## Task instructions
Extract the lines of the material word for word, starting at the line that contains "How long is" and ending at the line that contains "PM to 6:00 PM", with both of those lines included.

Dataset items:
--- Start ---
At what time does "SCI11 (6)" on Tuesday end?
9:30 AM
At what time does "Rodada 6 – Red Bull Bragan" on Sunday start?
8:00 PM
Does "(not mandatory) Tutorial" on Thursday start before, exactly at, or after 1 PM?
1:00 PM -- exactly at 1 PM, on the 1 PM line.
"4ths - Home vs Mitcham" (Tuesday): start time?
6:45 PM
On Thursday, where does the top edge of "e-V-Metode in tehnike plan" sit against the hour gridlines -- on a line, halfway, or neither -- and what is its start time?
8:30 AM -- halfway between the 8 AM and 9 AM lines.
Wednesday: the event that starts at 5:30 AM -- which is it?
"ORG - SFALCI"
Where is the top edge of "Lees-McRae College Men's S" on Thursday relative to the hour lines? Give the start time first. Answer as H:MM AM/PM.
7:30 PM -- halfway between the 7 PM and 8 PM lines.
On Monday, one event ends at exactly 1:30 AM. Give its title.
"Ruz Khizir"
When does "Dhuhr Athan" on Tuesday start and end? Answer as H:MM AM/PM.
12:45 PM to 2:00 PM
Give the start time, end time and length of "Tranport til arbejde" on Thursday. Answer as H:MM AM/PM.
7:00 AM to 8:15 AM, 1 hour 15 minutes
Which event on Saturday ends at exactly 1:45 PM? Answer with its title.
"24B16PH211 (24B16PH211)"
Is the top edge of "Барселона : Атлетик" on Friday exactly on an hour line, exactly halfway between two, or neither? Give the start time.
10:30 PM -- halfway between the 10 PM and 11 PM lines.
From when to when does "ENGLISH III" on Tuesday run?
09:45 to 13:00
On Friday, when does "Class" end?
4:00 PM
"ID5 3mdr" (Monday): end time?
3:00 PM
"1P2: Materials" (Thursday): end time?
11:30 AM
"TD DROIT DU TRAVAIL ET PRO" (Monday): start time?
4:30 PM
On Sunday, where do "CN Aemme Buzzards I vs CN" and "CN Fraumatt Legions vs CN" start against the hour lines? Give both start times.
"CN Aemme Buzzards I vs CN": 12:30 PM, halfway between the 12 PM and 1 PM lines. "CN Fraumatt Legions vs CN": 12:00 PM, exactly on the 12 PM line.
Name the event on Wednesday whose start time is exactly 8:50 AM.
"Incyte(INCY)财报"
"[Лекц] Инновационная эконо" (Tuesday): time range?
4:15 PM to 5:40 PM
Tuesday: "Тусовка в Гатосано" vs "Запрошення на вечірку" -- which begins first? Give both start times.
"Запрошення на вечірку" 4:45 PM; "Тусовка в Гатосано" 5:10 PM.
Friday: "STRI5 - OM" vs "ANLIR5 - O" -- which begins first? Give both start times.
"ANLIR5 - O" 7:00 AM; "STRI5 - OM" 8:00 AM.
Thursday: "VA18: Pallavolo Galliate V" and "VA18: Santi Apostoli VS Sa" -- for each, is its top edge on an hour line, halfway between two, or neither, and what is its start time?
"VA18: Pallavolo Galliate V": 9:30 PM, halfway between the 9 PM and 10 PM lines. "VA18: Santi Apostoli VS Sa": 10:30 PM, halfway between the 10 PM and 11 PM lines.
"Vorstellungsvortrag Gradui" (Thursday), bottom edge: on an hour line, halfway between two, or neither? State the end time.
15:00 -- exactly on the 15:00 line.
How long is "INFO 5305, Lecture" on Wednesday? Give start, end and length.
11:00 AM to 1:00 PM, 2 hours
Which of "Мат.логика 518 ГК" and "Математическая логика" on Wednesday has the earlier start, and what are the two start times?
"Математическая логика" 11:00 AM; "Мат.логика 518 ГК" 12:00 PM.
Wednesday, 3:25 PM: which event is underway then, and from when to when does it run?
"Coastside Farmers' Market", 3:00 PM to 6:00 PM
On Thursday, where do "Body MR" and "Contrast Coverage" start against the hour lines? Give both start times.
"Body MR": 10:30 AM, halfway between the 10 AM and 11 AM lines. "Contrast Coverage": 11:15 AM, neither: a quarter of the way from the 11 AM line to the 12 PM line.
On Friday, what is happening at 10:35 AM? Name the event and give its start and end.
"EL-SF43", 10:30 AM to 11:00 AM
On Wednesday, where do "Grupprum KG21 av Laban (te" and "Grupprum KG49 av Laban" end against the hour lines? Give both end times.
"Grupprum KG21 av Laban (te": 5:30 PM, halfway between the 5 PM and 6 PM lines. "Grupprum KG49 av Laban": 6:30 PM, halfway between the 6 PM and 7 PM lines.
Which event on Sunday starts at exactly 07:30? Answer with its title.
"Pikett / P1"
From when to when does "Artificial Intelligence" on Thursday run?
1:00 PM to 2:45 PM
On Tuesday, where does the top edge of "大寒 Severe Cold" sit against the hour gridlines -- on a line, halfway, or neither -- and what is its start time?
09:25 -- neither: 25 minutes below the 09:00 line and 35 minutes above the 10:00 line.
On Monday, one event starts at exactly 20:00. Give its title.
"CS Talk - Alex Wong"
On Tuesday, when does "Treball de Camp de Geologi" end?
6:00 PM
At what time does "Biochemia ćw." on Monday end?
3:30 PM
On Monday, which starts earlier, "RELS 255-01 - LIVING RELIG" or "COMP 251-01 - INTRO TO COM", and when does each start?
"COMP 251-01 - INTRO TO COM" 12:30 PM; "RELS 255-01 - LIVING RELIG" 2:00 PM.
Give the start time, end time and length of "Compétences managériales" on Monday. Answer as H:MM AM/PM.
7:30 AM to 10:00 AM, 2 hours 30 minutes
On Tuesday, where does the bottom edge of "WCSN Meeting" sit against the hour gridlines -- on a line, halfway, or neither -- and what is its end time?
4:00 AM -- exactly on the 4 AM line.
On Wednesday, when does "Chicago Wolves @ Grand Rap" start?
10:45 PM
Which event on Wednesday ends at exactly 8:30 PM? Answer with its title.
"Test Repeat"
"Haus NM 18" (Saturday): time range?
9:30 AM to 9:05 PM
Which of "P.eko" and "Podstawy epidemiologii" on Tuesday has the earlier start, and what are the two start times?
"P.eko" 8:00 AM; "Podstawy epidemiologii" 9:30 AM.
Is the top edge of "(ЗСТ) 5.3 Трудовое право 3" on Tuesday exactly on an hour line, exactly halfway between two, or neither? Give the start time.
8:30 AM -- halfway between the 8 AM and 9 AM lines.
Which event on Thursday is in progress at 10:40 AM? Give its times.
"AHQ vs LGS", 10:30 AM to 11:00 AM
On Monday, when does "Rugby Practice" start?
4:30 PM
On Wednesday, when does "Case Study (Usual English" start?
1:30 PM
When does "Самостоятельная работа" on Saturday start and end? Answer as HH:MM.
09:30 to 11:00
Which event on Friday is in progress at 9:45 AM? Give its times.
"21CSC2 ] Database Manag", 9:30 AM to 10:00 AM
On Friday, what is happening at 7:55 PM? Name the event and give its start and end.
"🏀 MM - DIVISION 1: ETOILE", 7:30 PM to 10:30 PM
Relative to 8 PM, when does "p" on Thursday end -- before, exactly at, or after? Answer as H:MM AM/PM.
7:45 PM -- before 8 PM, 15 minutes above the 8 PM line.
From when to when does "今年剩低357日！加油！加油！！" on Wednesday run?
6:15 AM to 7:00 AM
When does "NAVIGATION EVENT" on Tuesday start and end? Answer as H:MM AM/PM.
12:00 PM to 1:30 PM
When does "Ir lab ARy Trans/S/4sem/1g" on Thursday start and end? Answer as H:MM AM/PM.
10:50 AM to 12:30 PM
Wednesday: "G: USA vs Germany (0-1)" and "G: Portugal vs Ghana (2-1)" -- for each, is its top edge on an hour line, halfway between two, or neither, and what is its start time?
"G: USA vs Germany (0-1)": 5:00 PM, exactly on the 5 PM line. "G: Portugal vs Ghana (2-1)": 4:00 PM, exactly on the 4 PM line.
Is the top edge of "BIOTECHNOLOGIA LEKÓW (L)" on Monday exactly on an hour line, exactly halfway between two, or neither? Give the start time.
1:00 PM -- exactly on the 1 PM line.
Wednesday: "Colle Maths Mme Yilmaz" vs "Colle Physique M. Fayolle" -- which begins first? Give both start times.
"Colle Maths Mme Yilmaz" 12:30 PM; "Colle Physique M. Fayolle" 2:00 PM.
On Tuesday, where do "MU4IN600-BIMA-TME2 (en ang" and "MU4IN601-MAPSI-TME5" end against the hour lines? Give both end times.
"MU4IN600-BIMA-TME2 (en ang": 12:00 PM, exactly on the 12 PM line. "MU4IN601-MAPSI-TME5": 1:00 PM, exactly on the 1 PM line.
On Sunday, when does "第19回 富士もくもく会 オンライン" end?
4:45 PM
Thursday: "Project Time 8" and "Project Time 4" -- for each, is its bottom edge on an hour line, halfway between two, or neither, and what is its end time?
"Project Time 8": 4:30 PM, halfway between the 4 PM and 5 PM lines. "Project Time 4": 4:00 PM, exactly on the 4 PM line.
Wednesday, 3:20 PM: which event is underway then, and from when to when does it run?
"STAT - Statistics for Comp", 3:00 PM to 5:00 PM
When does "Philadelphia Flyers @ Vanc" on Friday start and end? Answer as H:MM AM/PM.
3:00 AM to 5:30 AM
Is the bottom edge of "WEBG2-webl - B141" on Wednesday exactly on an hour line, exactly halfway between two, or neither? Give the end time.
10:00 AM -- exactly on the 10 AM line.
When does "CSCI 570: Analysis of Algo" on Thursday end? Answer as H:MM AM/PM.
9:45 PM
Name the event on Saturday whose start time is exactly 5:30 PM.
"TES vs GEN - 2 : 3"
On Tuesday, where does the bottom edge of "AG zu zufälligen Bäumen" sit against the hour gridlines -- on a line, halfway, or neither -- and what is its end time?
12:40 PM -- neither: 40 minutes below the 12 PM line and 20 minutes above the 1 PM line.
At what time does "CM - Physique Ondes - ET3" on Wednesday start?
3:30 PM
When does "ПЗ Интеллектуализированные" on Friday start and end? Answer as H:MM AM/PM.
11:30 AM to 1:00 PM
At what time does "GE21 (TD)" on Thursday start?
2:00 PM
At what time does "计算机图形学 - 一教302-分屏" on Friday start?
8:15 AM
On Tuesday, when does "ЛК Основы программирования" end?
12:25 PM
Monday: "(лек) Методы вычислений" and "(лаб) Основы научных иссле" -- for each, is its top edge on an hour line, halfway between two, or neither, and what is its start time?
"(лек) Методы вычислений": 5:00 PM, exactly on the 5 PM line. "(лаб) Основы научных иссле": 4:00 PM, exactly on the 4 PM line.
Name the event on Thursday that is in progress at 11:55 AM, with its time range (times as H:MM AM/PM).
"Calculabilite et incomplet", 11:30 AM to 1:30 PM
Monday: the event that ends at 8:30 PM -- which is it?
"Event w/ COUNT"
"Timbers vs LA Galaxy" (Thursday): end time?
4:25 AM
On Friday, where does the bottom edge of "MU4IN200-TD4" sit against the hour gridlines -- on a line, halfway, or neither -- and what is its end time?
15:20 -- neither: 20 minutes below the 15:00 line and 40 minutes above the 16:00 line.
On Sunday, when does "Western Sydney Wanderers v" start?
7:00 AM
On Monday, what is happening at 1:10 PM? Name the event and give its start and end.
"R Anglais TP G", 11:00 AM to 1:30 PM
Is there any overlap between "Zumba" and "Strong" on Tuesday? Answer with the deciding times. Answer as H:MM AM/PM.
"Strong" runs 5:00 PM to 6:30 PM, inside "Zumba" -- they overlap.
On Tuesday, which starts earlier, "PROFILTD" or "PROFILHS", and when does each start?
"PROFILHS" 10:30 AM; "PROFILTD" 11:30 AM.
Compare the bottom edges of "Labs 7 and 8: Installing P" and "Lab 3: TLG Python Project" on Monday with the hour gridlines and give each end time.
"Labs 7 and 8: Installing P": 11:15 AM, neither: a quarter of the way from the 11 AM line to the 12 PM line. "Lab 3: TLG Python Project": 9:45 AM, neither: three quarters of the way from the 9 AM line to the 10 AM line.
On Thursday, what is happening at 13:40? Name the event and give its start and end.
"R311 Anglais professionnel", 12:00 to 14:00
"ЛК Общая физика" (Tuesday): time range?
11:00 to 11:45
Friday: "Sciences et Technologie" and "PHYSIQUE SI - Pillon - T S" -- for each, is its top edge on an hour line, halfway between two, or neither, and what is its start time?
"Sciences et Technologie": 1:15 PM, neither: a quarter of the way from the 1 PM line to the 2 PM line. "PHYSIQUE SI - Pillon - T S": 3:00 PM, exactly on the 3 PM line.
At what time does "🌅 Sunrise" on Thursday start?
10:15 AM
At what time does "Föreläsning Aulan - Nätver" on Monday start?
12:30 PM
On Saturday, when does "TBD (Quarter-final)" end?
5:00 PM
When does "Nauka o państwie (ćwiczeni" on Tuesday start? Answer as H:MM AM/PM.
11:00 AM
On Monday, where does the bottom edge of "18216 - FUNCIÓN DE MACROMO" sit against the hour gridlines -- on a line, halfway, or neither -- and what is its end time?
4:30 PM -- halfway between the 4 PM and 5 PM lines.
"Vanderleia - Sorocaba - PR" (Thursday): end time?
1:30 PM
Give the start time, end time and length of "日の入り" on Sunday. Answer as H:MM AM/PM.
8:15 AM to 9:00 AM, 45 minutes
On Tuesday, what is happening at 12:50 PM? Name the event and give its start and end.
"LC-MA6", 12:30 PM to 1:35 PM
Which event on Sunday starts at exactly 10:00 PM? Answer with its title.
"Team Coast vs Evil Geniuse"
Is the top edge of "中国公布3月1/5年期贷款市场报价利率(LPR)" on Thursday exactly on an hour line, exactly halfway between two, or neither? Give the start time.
--- End ---
## Task response
How long is "INFO 5305, Lecture" on Wednesday? Give start, end and length.
11:00 AM to 1:00 PM, 2 hours
Which of "Мат.логика 518 ГК" and "Математическая логика" on Wednesday has the earlier start, and what are the two start times?
"Математическая логика" 11:00 AM; "Мат.логика 518 ГК" 12:00 PM.
Wednesday, 3:25 PM: which event is underway then, and from when to when does it run?
"Coastside Farmers' Market", 3:00 PM to 6:00 PM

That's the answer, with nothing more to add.